The swimming bath was open from April 13 until October 12.
The 68-year-old recalls the boys' changing rooms were down a level and the girls' ones were up a level.
The facility closed around the time the purpose-built Swallows leisure centre opened in 1989 at the other side of the town centre.
The old baths were in an area known as The Butts.
Allen added: "It was a place where people used to go for target practice, archery and stuff like that.
"In the end, roads were built through it, and it's now just an area of waste, which is used as a car park [for the nearby railway station] – nothing has been built in its place."
Retired town couple Nicky Mayett, 68, and Victoria Mayett, 70, remember spending their childhoods at the baths and pools.
Nicky said the boys' changing rooms were cold and murky, and he would buy a season ticket for the pools in the summer with his friends – sometimes going twice a day.
"There were three diving boards and some of them were quite high so we'd dive to impress girls," he said.

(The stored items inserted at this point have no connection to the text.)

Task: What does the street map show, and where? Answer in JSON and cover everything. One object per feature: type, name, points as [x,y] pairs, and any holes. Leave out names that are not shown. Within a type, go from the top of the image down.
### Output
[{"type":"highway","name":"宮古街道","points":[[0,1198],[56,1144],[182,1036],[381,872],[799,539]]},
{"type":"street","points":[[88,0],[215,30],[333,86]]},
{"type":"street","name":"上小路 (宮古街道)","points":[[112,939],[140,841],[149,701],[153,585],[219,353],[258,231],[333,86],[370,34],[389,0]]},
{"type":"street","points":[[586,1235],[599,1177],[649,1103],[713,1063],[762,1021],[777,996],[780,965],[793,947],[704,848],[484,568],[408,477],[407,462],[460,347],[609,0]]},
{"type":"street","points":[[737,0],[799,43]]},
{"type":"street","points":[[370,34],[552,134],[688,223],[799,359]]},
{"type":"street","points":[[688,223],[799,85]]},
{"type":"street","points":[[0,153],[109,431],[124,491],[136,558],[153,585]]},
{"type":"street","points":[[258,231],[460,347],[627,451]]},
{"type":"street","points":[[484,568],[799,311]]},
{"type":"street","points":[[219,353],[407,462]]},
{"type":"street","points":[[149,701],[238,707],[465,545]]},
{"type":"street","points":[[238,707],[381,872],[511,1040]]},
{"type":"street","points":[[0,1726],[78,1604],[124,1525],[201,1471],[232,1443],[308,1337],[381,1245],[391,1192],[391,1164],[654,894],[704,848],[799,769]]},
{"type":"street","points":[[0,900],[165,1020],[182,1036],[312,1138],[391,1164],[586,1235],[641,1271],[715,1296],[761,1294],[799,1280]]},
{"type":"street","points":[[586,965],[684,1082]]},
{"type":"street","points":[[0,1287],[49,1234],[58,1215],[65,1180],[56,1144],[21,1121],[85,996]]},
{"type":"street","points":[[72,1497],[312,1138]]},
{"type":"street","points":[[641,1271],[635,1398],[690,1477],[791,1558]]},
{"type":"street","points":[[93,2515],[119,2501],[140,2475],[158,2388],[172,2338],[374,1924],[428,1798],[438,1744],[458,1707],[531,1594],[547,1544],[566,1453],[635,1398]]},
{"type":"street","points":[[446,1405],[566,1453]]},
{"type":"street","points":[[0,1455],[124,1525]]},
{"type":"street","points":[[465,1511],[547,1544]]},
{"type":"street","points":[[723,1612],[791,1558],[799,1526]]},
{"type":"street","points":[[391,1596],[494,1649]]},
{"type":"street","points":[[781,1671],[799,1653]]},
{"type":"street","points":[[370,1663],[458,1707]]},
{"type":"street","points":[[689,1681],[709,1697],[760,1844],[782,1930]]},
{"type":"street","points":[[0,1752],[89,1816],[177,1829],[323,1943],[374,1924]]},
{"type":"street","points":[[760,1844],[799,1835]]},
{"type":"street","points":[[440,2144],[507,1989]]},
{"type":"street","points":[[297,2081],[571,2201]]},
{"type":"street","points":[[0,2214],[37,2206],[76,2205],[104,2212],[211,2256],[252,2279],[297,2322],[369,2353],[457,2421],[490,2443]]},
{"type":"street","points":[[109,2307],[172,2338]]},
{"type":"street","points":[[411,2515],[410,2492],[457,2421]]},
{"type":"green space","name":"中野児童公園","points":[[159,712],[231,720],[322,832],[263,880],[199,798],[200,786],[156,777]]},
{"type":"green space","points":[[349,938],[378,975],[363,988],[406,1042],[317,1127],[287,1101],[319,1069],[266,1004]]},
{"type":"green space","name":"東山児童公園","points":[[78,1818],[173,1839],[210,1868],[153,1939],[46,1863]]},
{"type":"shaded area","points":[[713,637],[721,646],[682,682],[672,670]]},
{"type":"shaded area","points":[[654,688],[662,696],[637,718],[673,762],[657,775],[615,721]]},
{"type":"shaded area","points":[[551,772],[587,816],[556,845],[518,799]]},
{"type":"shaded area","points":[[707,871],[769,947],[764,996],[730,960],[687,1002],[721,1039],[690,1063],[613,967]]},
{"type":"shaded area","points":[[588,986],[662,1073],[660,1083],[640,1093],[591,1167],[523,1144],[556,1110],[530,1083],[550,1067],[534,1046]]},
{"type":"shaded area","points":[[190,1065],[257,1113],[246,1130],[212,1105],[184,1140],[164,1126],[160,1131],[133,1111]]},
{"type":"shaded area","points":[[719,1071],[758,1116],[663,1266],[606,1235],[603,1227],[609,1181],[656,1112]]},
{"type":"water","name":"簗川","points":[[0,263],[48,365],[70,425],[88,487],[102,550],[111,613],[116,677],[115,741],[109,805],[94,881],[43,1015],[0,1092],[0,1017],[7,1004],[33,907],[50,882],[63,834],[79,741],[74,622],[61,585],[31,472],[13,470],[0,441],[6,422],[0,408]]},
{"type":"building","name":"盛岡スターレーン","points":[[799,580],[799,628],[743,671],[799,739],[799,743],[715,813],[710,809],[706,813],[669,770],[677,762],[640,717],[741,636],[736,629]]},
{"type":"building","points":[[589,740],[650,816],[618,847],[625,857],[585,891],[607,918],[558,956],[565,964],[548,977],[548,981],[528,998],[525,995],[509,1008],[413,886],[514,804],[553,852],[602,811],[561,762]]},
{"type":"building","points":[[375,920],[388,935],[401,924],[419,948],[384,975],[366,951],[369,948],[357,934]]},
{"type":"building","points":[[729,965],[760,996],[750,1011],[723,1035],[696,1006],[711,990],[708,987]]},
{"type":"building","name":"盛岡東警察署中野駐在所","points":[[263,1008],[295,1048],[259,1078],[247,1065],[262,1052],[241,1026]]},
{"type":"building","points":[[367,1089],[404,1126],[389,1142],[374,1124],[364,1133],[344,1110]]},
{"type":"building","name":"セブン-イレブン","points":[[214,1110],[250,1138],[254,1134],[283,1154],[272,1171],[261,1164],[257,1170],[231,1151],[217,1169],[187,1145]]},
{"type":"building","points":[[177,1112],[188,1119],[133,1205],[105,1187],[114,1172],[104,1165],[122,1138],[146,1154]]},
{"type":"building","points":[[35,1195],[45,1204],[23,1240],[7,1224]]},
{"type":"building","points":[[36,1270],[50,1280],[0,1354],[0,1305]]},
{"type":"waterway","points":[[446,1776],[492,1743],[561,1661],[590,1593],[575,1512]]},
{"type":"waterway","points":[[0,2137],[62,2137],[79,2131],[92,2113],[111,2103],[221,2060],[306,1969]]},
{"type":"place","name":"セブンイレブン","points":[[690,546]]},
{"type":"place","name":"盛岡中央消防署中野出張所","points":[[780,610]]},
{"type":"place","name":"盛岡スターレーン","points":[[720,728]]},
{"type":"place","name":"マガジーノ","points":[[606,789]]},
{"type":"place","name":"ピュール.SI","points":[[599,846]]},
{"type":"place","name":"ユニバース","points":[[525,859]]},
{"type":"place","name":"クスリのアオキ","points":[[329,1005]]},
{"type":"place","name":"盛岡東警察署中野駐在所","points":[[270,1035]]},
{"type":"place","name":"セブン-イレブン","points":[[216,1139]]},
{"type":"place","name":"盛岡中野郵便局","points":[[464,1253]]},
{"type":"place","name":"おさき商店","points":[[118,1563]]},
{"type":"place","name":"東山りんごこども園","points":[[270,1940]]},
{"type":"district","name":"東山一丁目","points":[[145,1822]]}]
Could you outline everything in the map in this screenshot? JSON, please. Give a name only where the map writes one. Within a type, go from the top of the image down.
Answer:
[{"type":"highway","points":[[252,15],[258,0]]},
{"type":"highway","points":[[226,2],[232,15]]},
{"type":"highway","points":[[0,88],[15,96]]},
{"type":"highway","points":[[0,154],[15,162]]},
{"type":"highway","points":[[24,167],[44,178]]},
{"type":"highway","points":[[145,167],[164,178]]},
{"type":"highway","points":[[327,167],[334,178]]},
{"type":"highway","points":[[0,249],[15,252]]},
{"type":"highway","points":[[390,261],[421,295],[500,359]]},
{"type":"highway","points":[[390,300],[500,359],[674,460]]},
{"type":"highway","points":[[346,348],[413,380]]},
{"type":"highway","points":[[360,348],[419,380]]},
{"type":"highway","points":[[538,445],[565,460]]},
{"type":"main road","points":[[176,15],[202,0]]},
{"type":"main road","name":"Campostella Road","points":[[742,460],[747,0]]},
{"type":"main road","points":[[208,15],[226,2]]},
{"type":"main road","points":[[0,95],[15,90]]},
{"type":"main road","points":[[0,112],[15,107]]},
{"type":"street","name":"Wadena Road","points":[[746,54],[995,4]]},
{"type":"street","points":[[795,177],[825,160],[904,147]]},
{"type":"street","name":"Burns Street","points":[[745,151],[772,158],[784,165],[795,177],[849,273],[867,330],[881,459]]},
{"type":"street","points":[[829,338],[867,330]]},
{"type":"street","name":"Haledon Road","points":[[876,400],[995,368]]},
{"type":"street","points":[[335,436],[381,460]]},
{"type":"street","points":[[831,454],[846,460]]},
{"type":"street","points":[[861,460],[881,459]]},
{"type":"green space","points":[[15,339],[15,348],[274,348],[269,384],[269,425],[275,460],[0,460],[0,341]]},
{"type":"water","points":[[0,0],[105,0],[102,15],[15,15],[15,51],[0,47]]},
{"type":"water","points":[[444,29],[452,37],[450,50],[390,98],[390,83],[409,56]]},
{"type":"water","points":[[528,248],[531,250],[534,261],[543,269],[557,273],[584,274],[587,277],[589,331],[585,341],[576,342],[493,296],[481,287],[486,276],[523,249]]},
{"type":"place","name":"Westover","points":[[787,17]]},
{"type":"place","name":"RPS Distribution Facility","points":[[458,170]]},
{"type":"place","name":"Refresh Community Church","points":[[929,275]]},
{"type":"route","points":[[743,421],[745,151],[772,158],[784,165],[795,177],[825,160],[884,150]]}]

Victoria recollects how there were also windows on the front and side of the building that were so high up you couldn't see out of them.
She said: "I remember as you went into the front door it was arched, and the floor was Victorian patterned tiles.
"You would go to the desk on the right-hand side to buy your tickets, which would be for swimming, the public baths, or to be a spectator."
Victoria recalls going through a black turnstyle and up stone black stairs to the girls' changing rooms.
Here, there were benches with "ornate iron bits" where she would sit to get changed.
When you went back down stairs, you would come through a door to the deep end.
She added: "Before you would go into the baths you would have to wash your feet in a grotty foot pond – it was a grimy, horrible thing.
"I was scared of water and couldn't swim so I was always petrified to walk past the deep end because boys would wait there and try and push you in."